### [Short task 1]
In the thread about converting code to a unicode sandwich, why does the reply recommend sys.getfilesystemencoding() over a hard-coded 'utf-8'? Answer in one to three sentences.

### [Excerpted passage]
%%

On Thu, Aug 29, 2019 at 11:41 AM Yedidyah Bar David <didi@redhat.com> wrote:
Hi all,
This is in a sense a continuation of the thread "Why filetransaction needs to encode the content to utf-8?", but I decided that a new thread is better.
I started to systematically convert the code to use a unicode sandwich. I admit it was harder than I expected, and made me think somewhat differently about the move to python3, and about how reasonable (or not) it is to develop in the common subset of python2 and python3 vs ditching python2 and moving fully to python3. It seems like at least parts of our (integration team) code will still have to run in python2 also in oVirt 4.4, so I guess we'll not have much choice :-)
Current patches are only for otopi and engine-setup, and are by no means thorough - I didn't check each and every open() call and similar ones. But it's enough for getting engine-setup finish successfully on both python2 and python3 (EL7 and Fedora 29), with some utf-8 inserted in relevant places of the input (for the plugins already handled).
I didn't bother trying non-utf-8 encodings. Perhaps I should, but it's not completely clear to me what's the best approach [2].
A universal solution when dealing with sys.argv which could contain file paths/names in various languages, would be selecting sys.getfilesystemencoding() for the encoding scheme instead of a hard coded 'utf-8' [3]. We've done something similar in sanlock python-c API for converting file-system paths into bytes, although it's in C, the principle of using the file-system default encoding applies there as well [4]. [3] https://stackoverflow.com/a/5113874 [4] https://pagure.io/sanlock/blob/master/f/python/sanlock.c#_76
Currently, you must have both otopi and engine updated to get things working. If there is demand, I might spend some time splitting/rebasing/etc to make it possible to update just one of them and only later the other, but not sure it's worth it.
I don't mind splitting/squashing if it makes reviews simpler, but I think the patches are ok as-is. These are the bottom patches of each stack:
otopi: https://gerrit.ovirt.org/102085
engine-setup: https://gerrit.ovirt.org/102934
[1] http://python-future.org/unicode_literals.html
[2] https://stackoverflow.com/questions/4012571/python-which-encoding-is-used-fo...
Thanks and best regards, -- Didi

%%

### [Task data]
%%

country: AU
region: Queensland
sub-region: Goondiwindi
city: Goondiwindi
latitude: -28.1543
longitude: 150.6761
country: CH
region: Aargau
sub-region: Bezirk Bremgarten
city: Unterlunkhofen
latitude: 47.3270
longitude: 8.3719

%%
%%

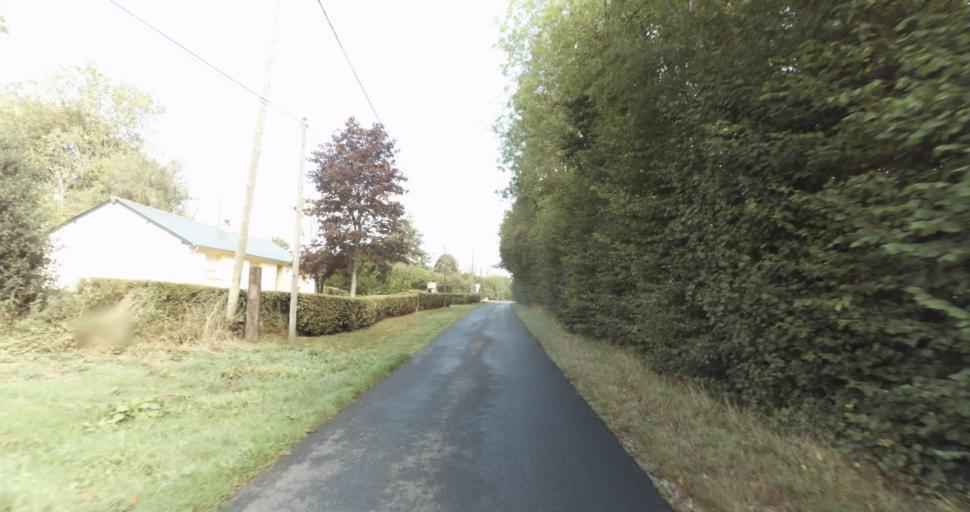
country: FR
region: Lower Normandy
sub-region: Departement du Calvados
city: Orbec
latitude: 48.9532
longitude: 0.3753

%%

### [Short task 2]
Write out the rows exactly, from the line with "country: AU" to the line with "latitude: 47.3270".

### [Task answer 1]
The reply recommends it because sys.argv could contain file paths or names in various languages. Using the file-system encoding is a universal way to handle them. The same principle of using the file-system default encoding was applied in the sanlock python-c API to convert file-system paths into bytes.

### [Task answer 2]
country: AU
region: Queensland
sub-region: Goondiwindi
city: Goondiwindi
latitude: -28.1543
longitude: 150.6761
country: CH
region: Aargau
sub-region: Bezirk Bremgarten
city: Unterlunkhofen
latitude: 47.3270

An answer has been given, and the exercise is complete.